* BEGIN TEXT PROVIDED *

System and Method for Automated Prediction of Event Probabilities with Model Based Filtering

Info

Publication number: 20220269986
Type: Application
Filed: Feb 23, 2021
Publication Date: Aug 25, 2022
Inventor: Anton Filikov (Burlington, MA)
Application Number: 17/249,177

Abstract

The invention relates to methods of determination of probabilities of events. A probability score is calculated for a data point if the point is classified as “predictable” by a pre-filter model. The score indicates probability of a certain type of event. In addition, methods are disclosed that teach how to build the sub-models and the meta model. The invention discloses a meta model with model-based pre-filtering that takes a set of other (non-meta or meta) “algorithms” and constructs a new algorithm out of those. The meta-model combines other models that predict two different labels: The 1st sub-model learns predictability. The 2nd sub-model is used to filter out “unpredictable” points from new data. The “predictable” part of the data flows into the 3rd sub-model (trained on “predictable” data) that predicts probability score.

Description

Description

TECHNICAL FIELD

The invention relates generally to systems and methods of using predictive computational modeling techniques in the field of calculating probability scores of events in various industries, projects, applications and material processes.

The SCL model is capable of improving some performance metrics, but these improvements are only provided for a part of the data set that is “easier” to predict.

BACKGROUND

In many applications it is important to predict probabilities of certain type of events with high quality. Examples of predictive models used for this purpose can be (but not limited to) binary or multi-class classifiers. Often known predictive methods are only capable of providing predictions of a certain quality that is lower than desired. In such situations the system and method disclosed in the current invention can be used to calculate a higher quality probability scores.

SUMMARY

The present invention relates to a system and method of the quantitative determination of probabilities of events. A probability score is calculated by a predictive model for a data point if the data point is classified as “predictable” by a predictive pre-filter model. The probability score is then used to identify whether the data point is likely to experience a certain type of event. In addition, methods are disclosed that teach how to build the predictive pre-filter model and the final predictive model.

BRIEF DESCRIPTION OF THE DRAWINGS

The method and system according to the invention will now be described in more detail with regard to the accompanying figures. The figures show one way of implementing the present invention and is not to be construed as being limiting to other possible embodiments falling within the scope of the attached claim set.

FIG. 1. This flowchart shows how regular predictive models are built on a training data set and run to make predictions for new data points.

* END TEXT PROVIDED *

> **TASKS TO CARRY OUT**
a. In the patent application on predicting event probabilities, list every field shown under the "Info" heading together with its value.
b. Carry on the patent application on predicting event probabilities, picking up right after its final sentence about FIG. 1.

* BEGIN DATA EXCERPT *

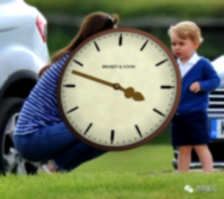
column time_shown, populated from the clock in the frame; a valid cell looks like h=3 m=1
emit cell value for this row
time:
h=3 m=48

* END DATA EXCERPT *

> **TASK ANSWERS**
a.
Publication number: 20220269986
Type: Application
Filed: Feb 23, 2021
Publication Date: Aug 25, 2022
Inventor: Anton Filikov (Burlington, MA)
Application Number: 17/249,177

b.
FIG. 2. This flowchart shows how predictive model with model-based pre-filtering is built on a training data set and run to make predictions for new data points.

FIG. 3. ROC curves for 5 runs of regular random forest model.

FIG. 4. ROC curves for 5 runs of MMBPF meta-model with threshold of predictability=0.5.

FIG. 5. ROC curves for 5 runs of MMBPF meta-model with threshold of predictability=0.7.

FIG. 6. ROC curves for 5 runs of MMBPF meta-model with threshold of predictability=0.8.

DETAILED DESCRIPTION

Regular predictive models are built on a training data set and used to make predictions for new data points (see FIG. 1). The current invention describes a novel approach that may give better predictions for new data points because it uses a model-based pre-filtering to separate new data point into predictable and unpredictable so that better predictions can be made for the predictable data points (see FIG. 2).

The model with model-based pre-filtering uses three sub-models (see FIG. 2):

- Sub-model 1 (built on training set) classifies data points into “predictable” and “unpredictable”,
- Sub-model 2 (built on all data points from the training set) classifies new data points (test set) into “predictable” and “unpredictable” and
- Sub-model 3 (built on “predictable” subset of the training set) predicts the event probability score for the subset of the test set classified as “predictable” by Sub-model 2.

The model with model-based pre-filtering (MMBPF) is a meta-model since it takes a set of other (non-meta or meta) “algorithms” and constructs a new algorithm out of those. Examples of known meta-algorithms are: multiplicative weights, weighted majority, boosting, bagging, stacking, ensemble averaging, voting. The MMBPF model may be homogeneous or heterogeneous.

DIFFERENCE BETWEEN MMBPF AND KNOWN META-MODELS. All known meta-models construct new models by combining other models that predict the same target/label. The MMBPF meta-model has a different design—it constructs new models by combining other models that predict two different targets/labels: The 1st sub-model learns predictability. This sub-model is used to filter out “unpredictable” points from test (or new) data. The “predictable” part of the data flows into the 3rd sub-model (trained on the “predictable” fraction of the training set) that predicts the target/label of interest (e.g. probability of an event).

PERFORMANCE OF THE MMBPF MODEL MAY BE BETTER THAN ANY OTHER MODEL. The MMBPF meta-model can be based on any other meta or non-meta, ensemble or non-ensemble models. In order to prove that performance of the MMBPF meta-model is always better or the same as any other model, let us assume that there is a model (model A) that performs best on some data. In order to beat the performance of model A we just need to build the MMBPF meta-model on model A—so that the sub-model 3 works on the same algorithm as model A. In this case the performance of the MMBPF meta-model cannot be worse than the performance of model A—simply because the newly constructed MMBPF meta-model IS model A, but working on the part of the data that is easier to predict. Therefore its performance is always better or the same as model A (or any other existing or future model).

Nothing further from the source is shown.